§ WORK TO BE COMPLETED
Type out all the data below, word for word.

(Collected data)
=-=-=-=-=

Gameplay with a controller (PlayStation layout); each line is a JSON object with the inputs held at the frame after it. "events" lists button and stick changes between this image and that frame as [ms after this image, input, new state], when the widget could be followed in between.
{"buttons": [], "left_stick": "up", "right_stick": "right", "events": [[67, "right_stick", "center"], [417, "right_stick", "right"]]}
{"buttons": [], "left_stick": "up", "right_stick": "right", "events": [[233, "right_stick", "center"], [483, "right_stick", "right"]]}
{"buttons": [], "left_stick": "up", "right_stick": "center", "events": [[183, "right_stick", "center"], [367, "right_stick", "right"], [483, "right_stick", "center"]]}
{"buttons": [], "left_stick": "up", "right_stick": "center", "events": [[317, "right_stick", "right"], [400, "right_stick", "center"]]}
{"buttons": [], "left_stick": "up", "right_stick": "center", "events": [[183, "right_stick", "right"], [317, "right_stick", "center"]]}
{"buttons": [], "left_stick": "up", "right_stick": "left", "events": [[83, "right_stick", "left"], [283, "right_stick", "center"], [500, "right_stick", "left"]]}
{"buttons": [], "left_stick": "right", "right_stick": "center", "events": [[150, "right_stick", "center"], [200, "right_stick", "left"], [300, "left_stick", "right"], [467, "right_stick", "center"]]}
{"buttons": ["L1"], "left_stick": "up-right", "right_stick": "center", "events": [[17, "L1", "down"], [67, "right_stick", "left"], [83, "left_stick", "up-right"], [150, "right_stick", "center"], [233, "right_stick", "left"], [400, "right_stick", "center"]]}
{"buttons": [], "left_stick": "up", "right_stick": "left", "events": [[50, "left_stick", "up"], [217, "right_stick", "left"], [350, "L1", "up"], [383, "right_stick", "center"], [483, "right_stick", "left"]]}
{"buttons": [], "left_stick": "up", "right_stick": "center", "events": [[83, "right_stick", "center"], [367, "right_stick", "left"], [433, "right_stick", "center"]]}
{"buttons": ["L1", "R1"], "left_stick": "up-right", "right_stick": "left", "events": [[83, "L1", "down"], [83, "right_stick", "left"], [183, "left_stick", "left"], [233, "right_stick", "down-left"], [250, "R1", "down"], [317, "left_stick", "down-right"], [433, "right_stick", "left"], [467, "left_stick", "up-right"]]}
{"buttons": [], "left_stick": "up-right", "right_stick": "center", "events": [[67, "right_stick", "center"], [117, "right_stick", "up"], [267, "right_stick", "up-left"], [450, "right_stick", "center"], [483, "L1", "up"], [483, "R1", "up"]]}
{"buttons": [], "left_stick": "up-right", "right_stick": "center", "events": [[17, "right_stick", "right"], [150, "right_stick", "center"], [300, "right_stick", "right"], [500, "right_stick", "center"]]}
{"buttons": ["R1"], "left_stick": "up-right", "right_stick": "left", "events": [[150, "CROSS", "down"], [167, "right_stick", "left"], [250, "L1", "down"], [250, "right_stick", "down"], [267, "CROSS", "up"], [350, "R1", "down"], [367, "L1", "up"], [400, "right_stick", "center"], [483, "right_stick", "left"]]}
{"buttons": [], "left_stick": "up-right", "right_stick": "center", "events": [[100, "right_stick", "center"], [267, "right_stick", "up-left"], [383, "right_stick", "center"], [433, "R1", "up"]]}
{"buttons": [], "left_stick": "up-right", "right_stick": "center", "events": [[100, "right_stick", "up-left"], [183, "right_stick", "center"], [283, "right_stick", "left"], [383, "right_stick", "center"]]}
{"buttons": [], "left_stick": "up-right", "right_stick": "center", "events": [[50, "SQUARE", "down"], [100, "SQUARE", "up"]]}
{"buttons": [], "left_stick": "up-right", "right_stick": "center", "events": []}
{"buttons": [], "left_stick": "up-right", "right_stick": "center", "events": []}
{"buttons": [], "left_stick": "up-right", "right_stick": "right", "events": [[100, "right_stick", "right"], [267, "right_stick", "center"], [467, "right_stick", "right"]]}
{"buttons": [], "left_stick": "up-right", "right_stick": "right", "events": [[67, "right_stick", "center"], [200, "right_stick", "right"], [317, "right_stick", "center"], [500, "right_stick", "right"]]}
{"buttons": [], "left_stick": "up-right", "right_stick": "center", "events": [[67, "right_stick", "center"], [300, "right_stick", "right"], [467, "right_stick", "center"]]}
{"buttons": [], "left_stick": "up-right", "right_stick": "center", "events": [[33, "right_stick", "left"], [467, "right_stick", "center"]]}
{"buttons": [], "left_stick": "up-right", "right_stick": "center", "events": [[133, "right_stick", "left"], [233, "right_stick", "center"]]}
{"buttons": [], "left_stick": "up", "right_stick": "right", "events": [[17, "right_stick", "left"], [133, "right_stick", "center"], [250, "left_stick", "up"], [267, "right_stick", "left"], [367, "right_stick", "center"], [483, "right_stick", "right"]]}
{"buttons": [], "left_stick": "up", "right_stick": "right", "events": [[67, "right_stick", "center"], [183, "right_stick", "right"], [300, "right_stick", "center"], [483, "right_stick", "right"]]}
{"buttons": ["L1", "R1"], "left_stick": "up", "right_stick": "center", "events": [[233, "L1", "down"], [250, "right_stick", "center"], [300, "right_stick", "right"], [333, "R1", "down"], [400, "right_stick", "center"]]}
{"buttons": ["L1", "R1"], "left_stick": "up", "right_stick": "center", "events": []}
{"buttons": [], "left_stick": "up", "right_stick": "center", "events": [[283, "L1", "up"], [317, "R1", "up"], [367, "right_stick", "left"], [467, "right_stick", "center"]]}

=-=-=-=-=

§ ANSWER AREA
Gameplay with a controller (PlayStation layout); each line is a JSON object with the inputs held at the frame after it. "events" lists button and stick changes between this image and that frame as [ms after this image, input, new state], when the widget could be followed in between.
{"buttons": [], "left_stick": "up", "right_stick": "right", "events": [[67, "right_stick", "center"], [417, "right_stick", "right"]]}
{"buttons": [], "left_stick": "up", "right_stick": "right", "events": [[233, "right_stick", "center"], [483, "right_stick", "right"]]}
{"buttons": [], "left_stick": "up", "right_stick": "center", "events": [[183, "right_stick", "center"], [367, "right_stick", "right"], [483, "right_stick", "center"]]}
{"buttons": [], "left_stick": "up", "right_stick": "center", "events": [[317, "right_stick", "right"], [400, "right_stick", "center"]]}
{"buttons": [], "left_stick": "up", "right_stick": "center", "events": [[183, "right_stick", "right"], [317, "right_stick", "center"]]}
{"buttons": [], "left_stick": "up", "right_stick": "left", "events": [[83, "right_stick", "left"], [283, "right_stick", "center"], [500, "right_stick", "left"]]}
{"buttons": [], "left_stick": "right", "right_stick": "center", "events": [[150, "right_stick", "center"], [200, "right_stick", "left"], [300, "left_stick", "right"], [467, "right_stick", "center"]]}
{"buttons": ["L1"], "left_stick": "up-right", "right_stick": "center", "events": [[17, "L1", "down"], [67, "right_stick", "left"], [83, "left_stick", "up-right"], [150, "right_stick", "center"], [233, "right_stick", "left"], [400, "right_stick", "center"]]}
{"buttons": [], "left_stick": "up", "right_stick": "left", "events": [[50, "left_stick", "up"], [217, "right_stick", "left"], [350, "L1", "up"], [383, "right_stick", "center"], [483, "right_stick", "left"]]}
{"buttons": [], "left_stick": "up", "right_stick": "center", "events": [[83, "right_stick", "center"], [367, "right_stick", "left"], [433, "right_stick", "center"]]}
{"buttons": ["L1", "R1"], "left_stick": "up-right", "right_stick": "left", "events": [[83, "L1", "down"], [83, "right_stick", "left"], [183, "left_stick", "left"], [233, "right_stick", "down-left"], [250, "R1", "down"], [317, "left_stick", "down-right"], [433, "right_stick", "left"], [467, "left_stick", "up-right"]]}
{"buttons": [], "left_stick": "up-right", "right_stick": "center", "events": [[67, "right_stick", "center"], [117, "right_stick", "up"], [267, "right_stick", "up-left"], [450, "right_stick", "center"], [483, "L1", "up"], [483, "R1", "up"]]}
{"buttons": [], "left_stick": "up-right", "right_stick": "center", "events": [[17, "right_stick", "right"], [150, "right_stick", "center"], [300, "right_stick", "right"], [500, "right_stick", "center"]]}
{"buttons": ["R1"], "left_stick": "up-right", "right_stick": "left", "events": [[150, "CROSS", "down"], [167, "right_stick", "left"], [250, "L1", "down"], [250, "right_stick", "down"], [267, "CROSS", "up"], [350, "R1", "down"], [367, "L1", "up"], [400, "right_stick", "center"], [483, "right_stick", "left"]]}
{"buttons": [], "left_stick": "up-right", "right_stick": "center", "events": [[100, "right_stick", "center"], [267, "right_stick", "up-left"], [383, "right_stick", "center"], [433, "R1", "up"]]}
{"buttons": [], "left_stick": "up-right", "right_stick": "center", "events": [[100, "right_stick", "up-left"], [183, "right_stick", "center"], [283, "right_stick", "left"], [383, "right_stick", "center"]]}
{"buttons": [], "left_stick": "up-right", "right_stick": "center", "events": [[50, "SQUARE", "down"], [100, "SQUARE", "up"]]}
{"buttons": [], "left_stick": "up-right", "right_stick": "center", "events": []}
{"buttons": [], "left_stick": "up-right", "right_stick": "center", "events": []}
{"buttons": [], "left_stick": "up-right", "right_stick": "right", "events": [[100, "right_stick", "right"], [267, "right_stick", "center"], [467, "right_stick", "right"]]}
{"buttons": [], "left_stick": "up-right", "right_stick": "right", "events": [[67, "right_stick", "center"], [200, "right_stick", "right"], [317, "right_stick", "center"], [500, "right_stick", "right"]]}
{"buttons": [], "left_stick": "up-right", "right_stick": "center", "events": [[67, "right_stick", "center"], [300, "right_stick", "right"], [467, "right_stick", "center"]]}
{"buttons": [], "left_stick": "up-right", "right_stick": "center", "events": [[33, "right_stick", "left"], [467, "right_stick", "center"]]}
{"buttons": [], "left_stick": "up-right", "right_stick": "center", "events": [[133, "right_stick", "left"], [233, "right_stick", "center"]]}
{"buttons": [], "left_stick": "up", "right_stick": "right", "events": [[17, "right_stick", "left"], [133, "right_stick", "center"], [250, "left_stick", "up"], [267, "right_stick", "left"], [367, "right_stick", "center"], [483, "right_stick", "right"]]}
{"buttons": [], "left_stick": "up", "right_stick": "right", "events": [[67, "right_stick", "center"], [183, "right_stick", "right"], [300, "right_stick", "center"], [483, "right_stick", "right"]]}
{"buttons": ["L1", "R1"], "left_stick": "up", "right_stick": "center", "events": [[233, "L1", "down"], [250, "right_stick", "center"], [300, "right_stick", "right"], [333, "R1", "down"], [400, "right_stick", "center"]]}
{"buttons": ["L1", "R1"], "left_stick": "up", "right_stick": "center", "events": []}
{"buttons": [], "left_stick": "up", "right_stick": "center", "events": [[283, "L1", "up"], [317, "R1", "up"], [367, "right_stick", "left"], [467, "right_stick", "center"]]}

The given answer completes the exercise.